[Task goal]:
Can you reproduce verbatim every row from the line containing "Mask all regions of 'right lung middle lobe'." through the line containing "See the attached image. Show", including both of those lines?

[Source data]:
□ □ □ □ □
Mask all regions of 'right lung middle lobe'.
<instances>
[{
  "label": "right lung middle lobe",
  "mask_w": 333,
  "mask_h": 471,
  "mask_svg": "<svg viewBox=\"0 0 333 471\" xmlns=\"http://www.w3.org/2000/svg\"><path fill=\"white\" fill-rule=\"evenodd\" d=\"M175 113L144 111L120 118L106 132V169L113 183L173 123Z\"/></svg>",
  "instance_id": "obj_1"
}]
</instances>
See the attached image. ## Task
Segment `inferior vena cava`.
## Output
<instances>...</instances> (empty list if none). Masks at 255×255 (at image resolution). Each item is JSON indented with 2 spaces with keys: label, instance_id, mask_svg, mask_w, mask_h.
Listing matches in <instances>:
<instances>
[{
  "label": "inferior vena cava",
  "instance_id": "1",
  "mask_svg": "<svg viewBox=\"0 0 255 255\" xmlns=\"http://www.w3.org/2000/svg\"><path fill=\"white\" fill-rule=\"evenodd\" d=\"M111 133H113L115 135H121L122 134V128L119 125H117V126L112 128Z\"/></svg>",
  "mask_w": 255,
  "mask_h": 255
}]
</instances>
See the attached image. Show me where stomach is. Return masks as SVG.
□ □ □ □ □
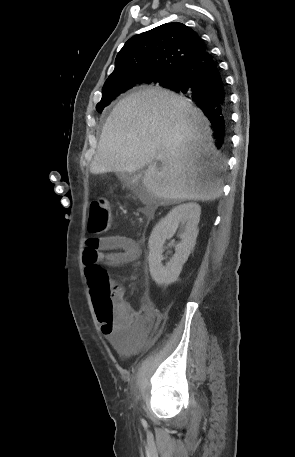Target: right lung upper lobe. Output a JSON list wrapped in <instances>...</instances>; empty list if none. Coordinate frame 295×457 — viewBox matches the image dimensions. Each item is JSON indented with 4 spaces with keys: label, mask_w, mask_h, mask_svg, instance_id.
□ □ □ □ □
[Answer in full]:
Mask all regions of 'right lung middle lobe'.
<instances>
[{
  "label": "right lung middle lobe",
  "mask_w": 333,
  "mask_h": 471,
  "mask_svg": "<svg viewBox=\"0 0 333 471\" xmlns=\"http://www.w3.org/2000/svg\"><path fill=\"white\" fill-rule=\"evenodd\" d=\"M175 113L144 111L120 118L106 132V169L113 183L173 123Z\"/></svg>",
  "instance_id": "obj_1"
}]
</instances>
See the attached image. ## Task
Segment `inferior vena cava`.
## Output
<instances>...</instances> (empty list if none). Masks at 255×255 (at image resolution). Each item is JSON indented with 2 spaces with keys: label, instance_id, mask_svg, mask_w, mask_h.
Listing matches in <instances>:
<instances>
[{
  "label": "inferior vena cava",
  "instance_id": "1",
  "mask_svg": "<svg viewBox=\"0 0 255 255\" xmlns=\"http://www.w3.org/2000/svg\"><path fill=\"white\" fill-rule=\"evenodd\" d=\"M111 133H113L115 135H121L122 134V128L119 125H117V126L112 128Z\"/></svg>",
  "mask_w": 255,
  "mask_h": 255
}]
</instances>
See the attached image. Show me where stomach is. Return masks as SVG.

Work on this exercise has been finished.